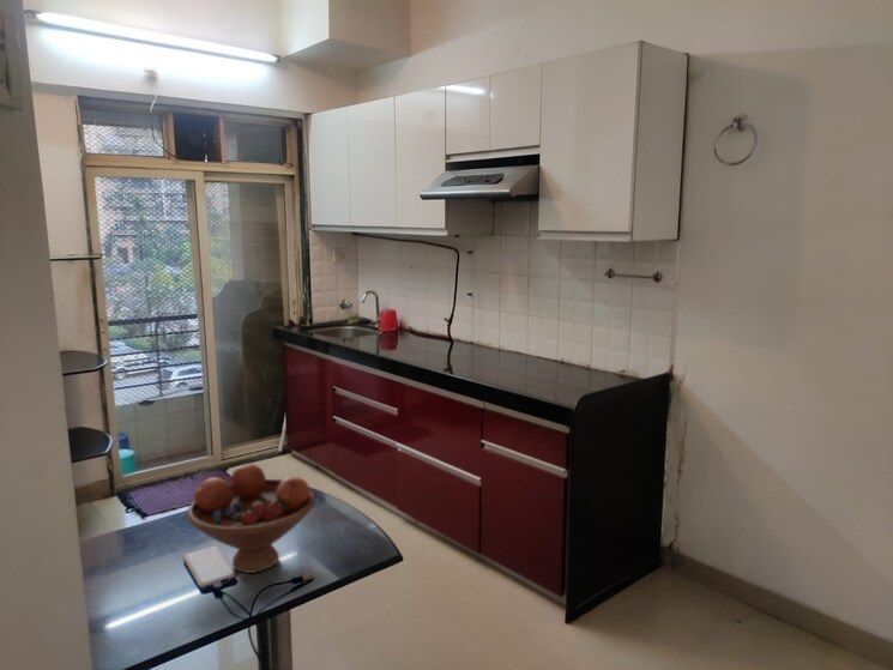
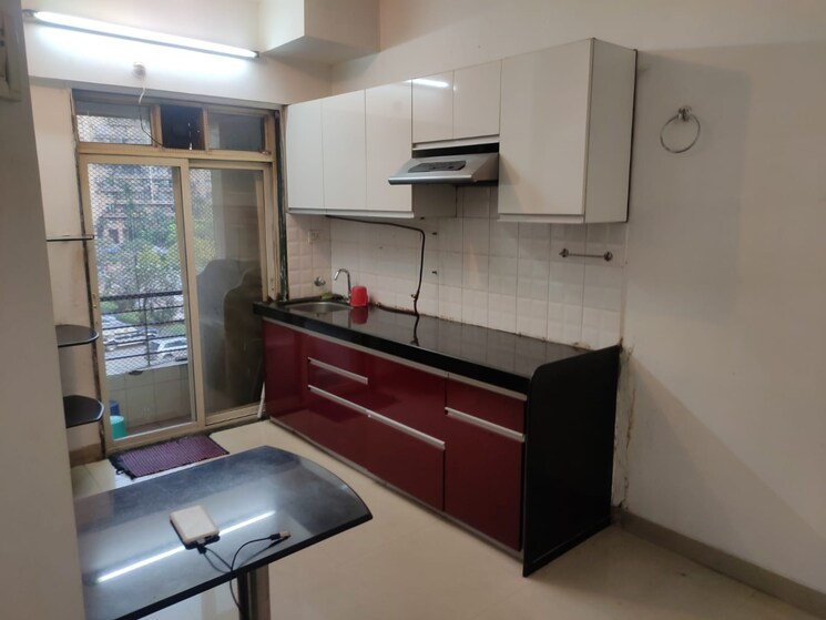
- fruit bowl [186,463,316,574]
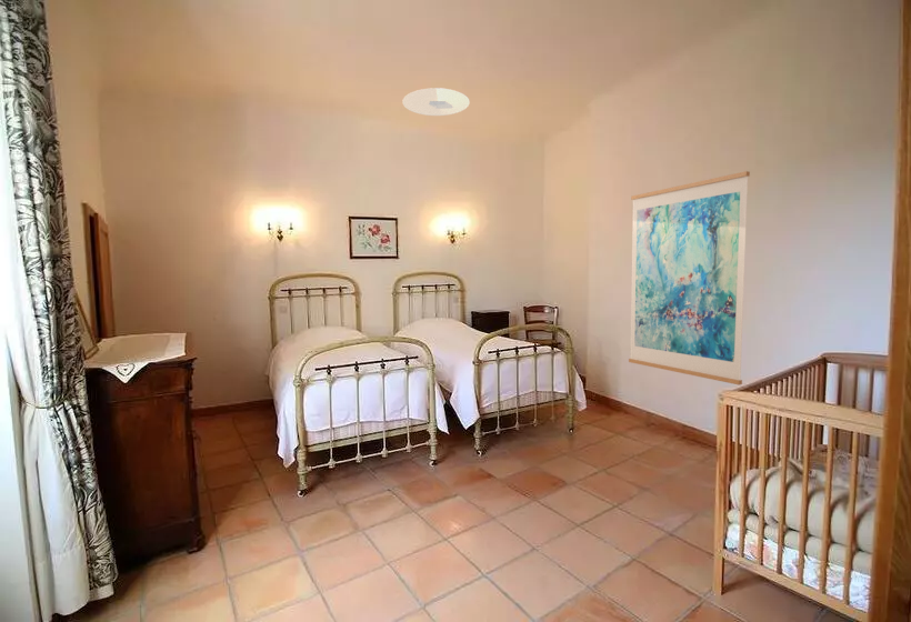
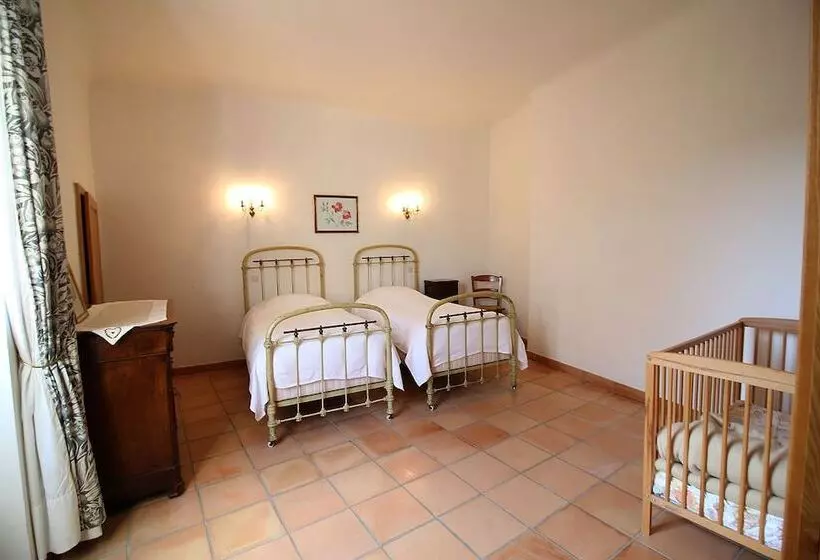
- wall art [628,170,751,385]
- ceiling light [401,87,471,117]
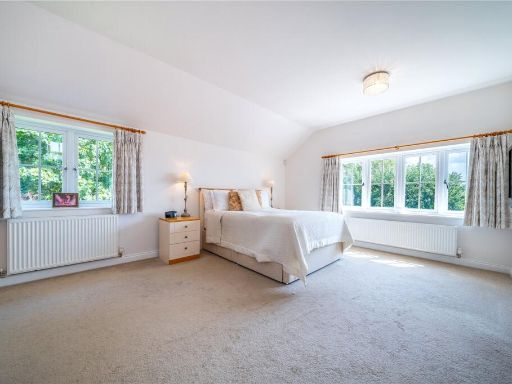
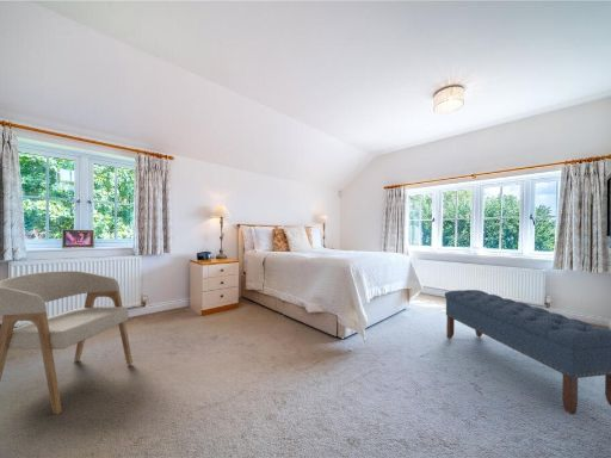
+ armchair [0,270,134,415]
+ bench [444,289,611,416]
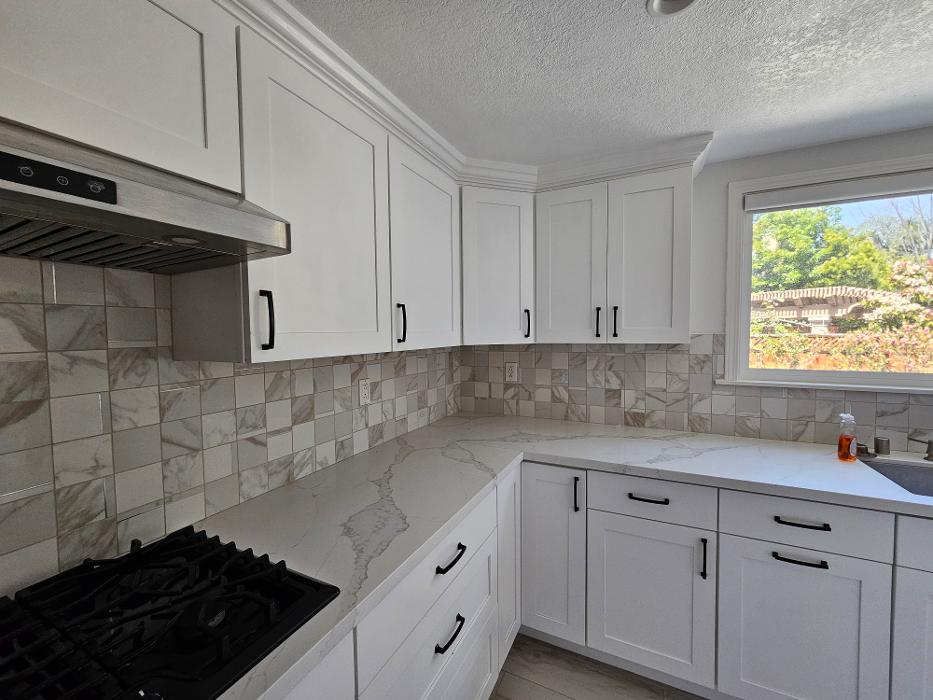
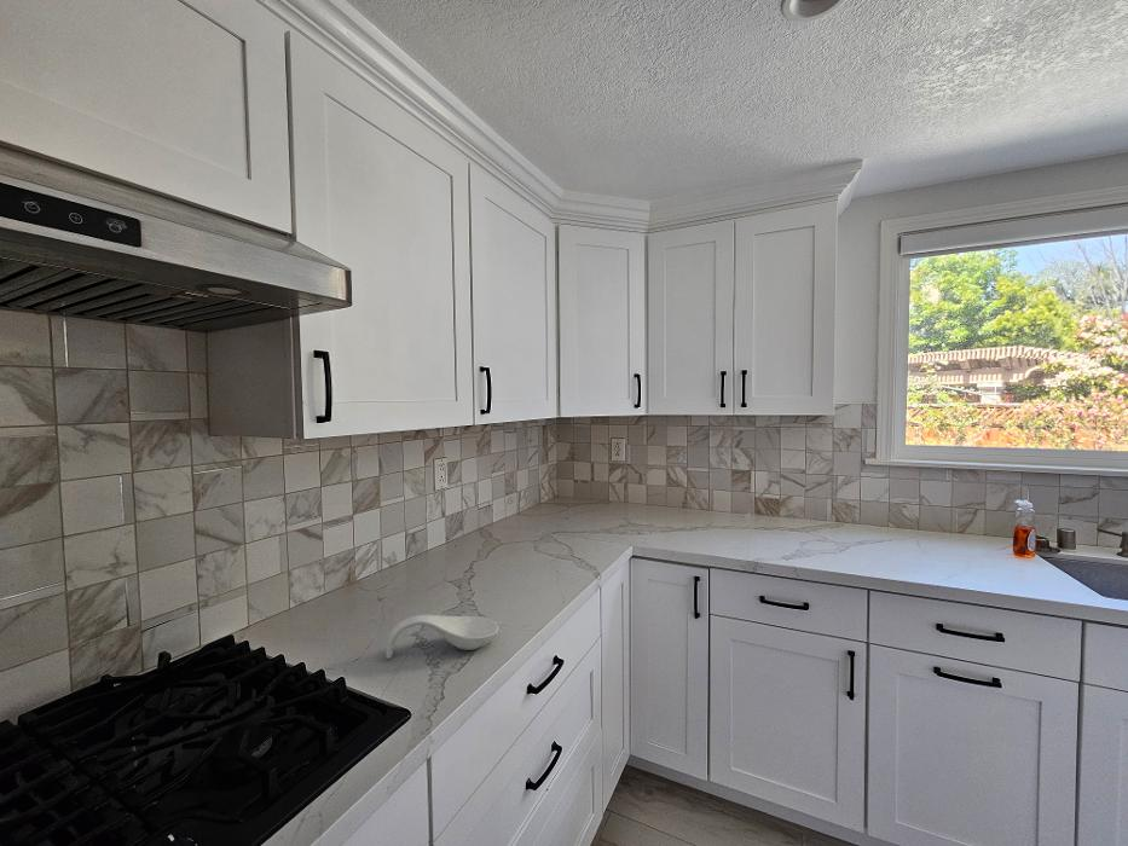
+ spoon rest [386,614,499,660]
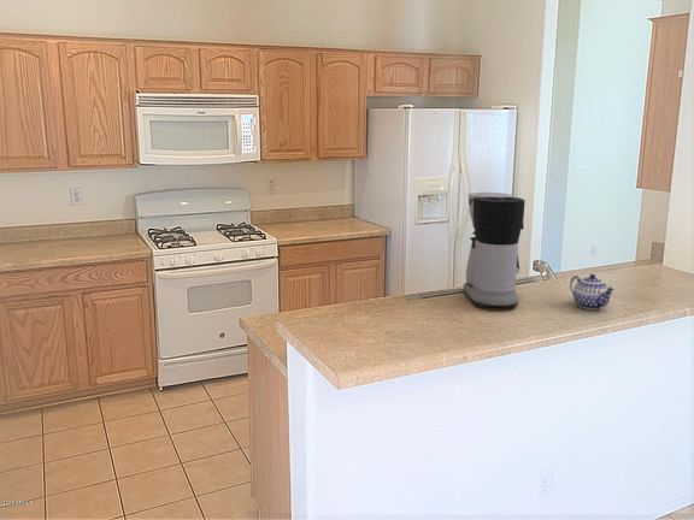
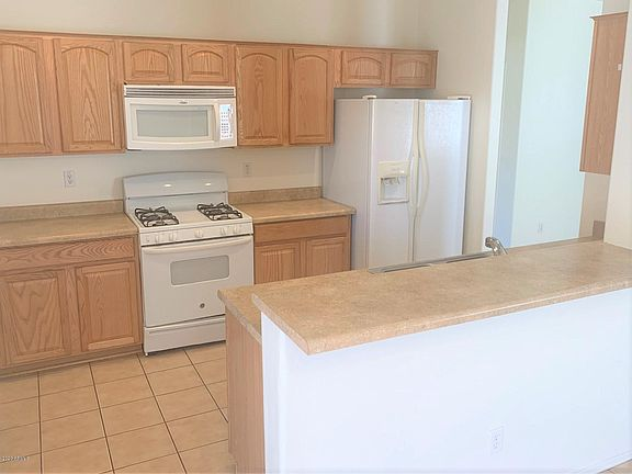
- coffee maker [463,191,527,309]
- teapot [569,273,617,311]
━━━━
→ **TASK DESCRIPTION**
Pictures must be left out. Repeat exactly the lines from the one containing "- ceiling light [401,87,471,117]" through the final line of the data.

→ **EXPECTED ANSWER**
- ceiling light [401,87,471,117]
+ armchair [0,270,134,415]
+ bench [444,289,611,416]
+ spoon rest [386,614,499,660]
- coffee maker [463,191,527,309]
- teapot [569,273,617,311]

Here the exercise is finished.